Ted Cruz: As the leader of the Senate’s does-not-play-well-with-others caucus, it’s unclear how he would forge requisite alliances with Congress if he were elected. He sees his function as being the sand in the gears of government. People who love him, love him a lot. To the rest of us, he’s Darth Vader.
Chris Christie: The New Jersey governor is Tony Soprano on the hoof.
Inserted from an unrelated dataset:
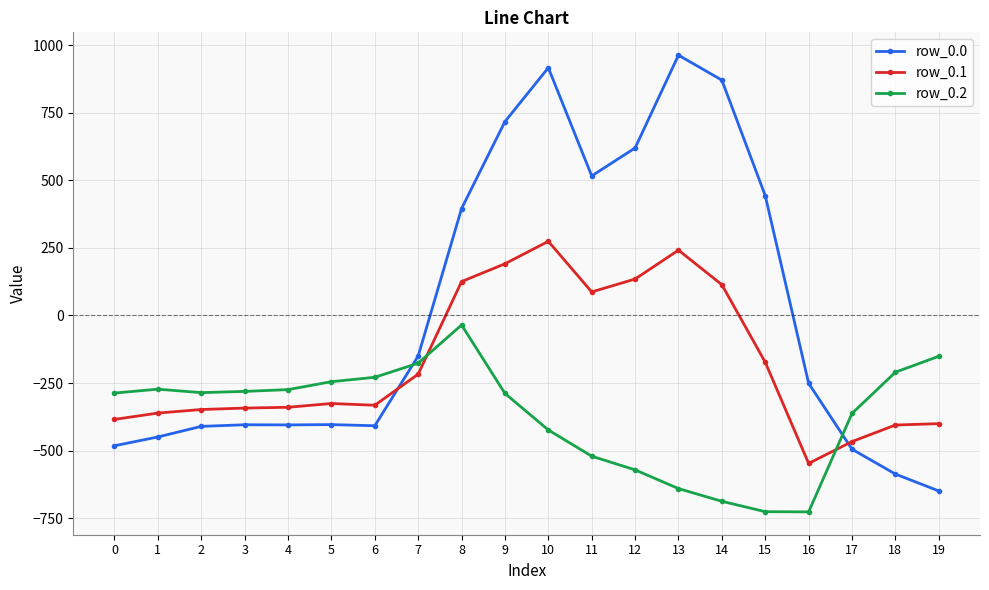

The row_0.0 series shows 813.0 at 12. True or false?

False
If a blustering bully is your idea of a national leader, he’s your man.
Scott Walker: The Wisconsin governor is the one wearing a little label on his lapel that says: “If found, return to the Kochs.” His viability as a candidate depends on whether he remains the billionaire brothers’ favorite.
Mike Huckabee: The former Arkansas governor did quite well in his failed 2008 presidential bid as the pick of the religious right, which dominates the Iowa GOP caucuses.
This growing flock also includes the following sure-to-lose politicians: Louisiana governor Bobby Jindal, Ohio governor John Kasich, businessman Donald Trump, former Texas governor Rick Perry, and Rick Santorum.
Remember Santorum? The former senator from Pennsylvania and father of seven kids is the biggest zealot and easily the least likable guy in the race. If he wins, expect a mass exodus to Canada.